Why Checkpoints? Between the launch of the competition and selection of the finalists, there are two checkpoints. These are designed to keep you on track, and, particularly if you are a beginner, to give you a little bit of guidance on the typical process of a data analysis. They are for you to use as you like, or not use at all.
The checkpoints provide opportunities to reflect on how your project is coming along as you move through the stages of creating your final product. Having to summarize all the details in which you were immersed for someone else to consume is a valuable tool and it can help you deliver your best.
One week before each checkpoint, you will receive a reminder email that a checkpoint is coming up.
The Idea Checkpoint By this point you should have a clear idea of what your project will be about, and of whether you will design a data-driven visual essay/story/infographic or an exploratory data visualization.

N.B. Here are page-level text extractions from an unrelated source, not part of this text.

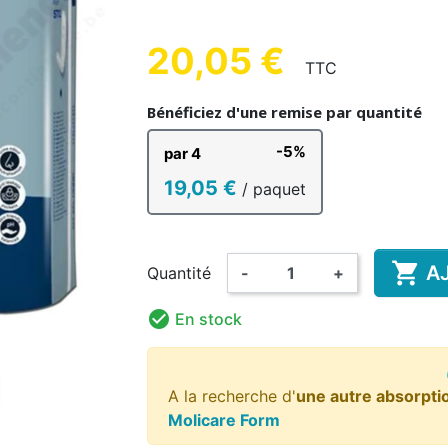
UE HOMME
ENFANT
AD
20,05 €
TTC
(4 avis)
Bénéficiez d'une remise par quantité
-5%
par 4
HANT &
DÉSINFECTION MAINS ET
COMP
BAIN ENFANT
RISANT
AMA
COUCHE LAVABLE
SURFACES
BODY
PYJAMA
GRENO
ALIM
19,05 €
/ paquet
ENFANT

A
Quantité
-
+

En stock
A la recherche d'
une autre absorpti
Molicare Form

You don’t yet need to have a detailed plan of what your final product will look like, but you do need to know what information you will use to make it.
The purpose behind this checkpoint is to ensure that the dataset does in fact contain the information that you need in order to answer your question of interest. A common pitfall in data analysis is thinking that you are asking one question, when the information available to you lends itself to answering something (slightly or more than slightly) different.
Are you able to refine your question after having taken a closer look at the data and the metadata? What are some possible sources of bias and is there any way that you can avoid them without spending time and resources collecting more data?
Deliverable: a paragraph describing the question that drives your visualization, emailed to firstname.lastname@example.org. You may describe the issue that you care about, why it is important to you to raise awareness about this issue, some limitations of the data to answer your question and what you plan to do about these limitations (if anything can be done).
The Analysis Checkpoint By this point you should have done any pre-processing, cleaning of the dataset that you are interested in, as well as have a fairly good idea of basic features and relationships in the data.
Pre-processing refers to manipulations you make to your variables to get them ready to use. For example, some of the datasets have location encoded as address (latitude, longitude) and you know that you need to separate out latitude and longitude into different columns. This manipulation will turn a string of characters into numeric values, changing the datatype of the variable. Latitude and longitude need to be represented numerically in order to map the data point.
The process is iterative: you are not expected to know that you need numeric values before you try to use the mapping functions and find out that the input that they take has to be numeric. You may have tried feeding the location variable to the mapping function, get an error, identify the source of the error (wrong data type) and only then find out that you need to do some pre-processing to that variable before using it. Being able to work in this cycle will make you better at data analysis.
You should also have ran some descriptive statistics and explored any relationships between variables that you care about. By this point the story will start emerging from the data!
Deliverable: a paragraph outlining any manipulations that you did on the data and why they were necessary. You may also submit graphs, charts, maps, diagrams, etc. along with observations that give you an insight into the data.
Now that the story is starting to emerge, shift your attention to how you want to present it – your visualization.
Deliverable: a mockup of your final product, indicating the positioning of key elements, and a paragraph explaining your reasoning behind it. This may, of course, change as you make progress in creating it.
The Visualization Checkpoint Now that the story is starting to emerge, shift your attention to how you want to present it.
Deliverable: a mockup of your final visualization, indicating the positioning of key elements, and a paragraph explaining your reasoning behind it. This may, of course, change as you make progress in creating it.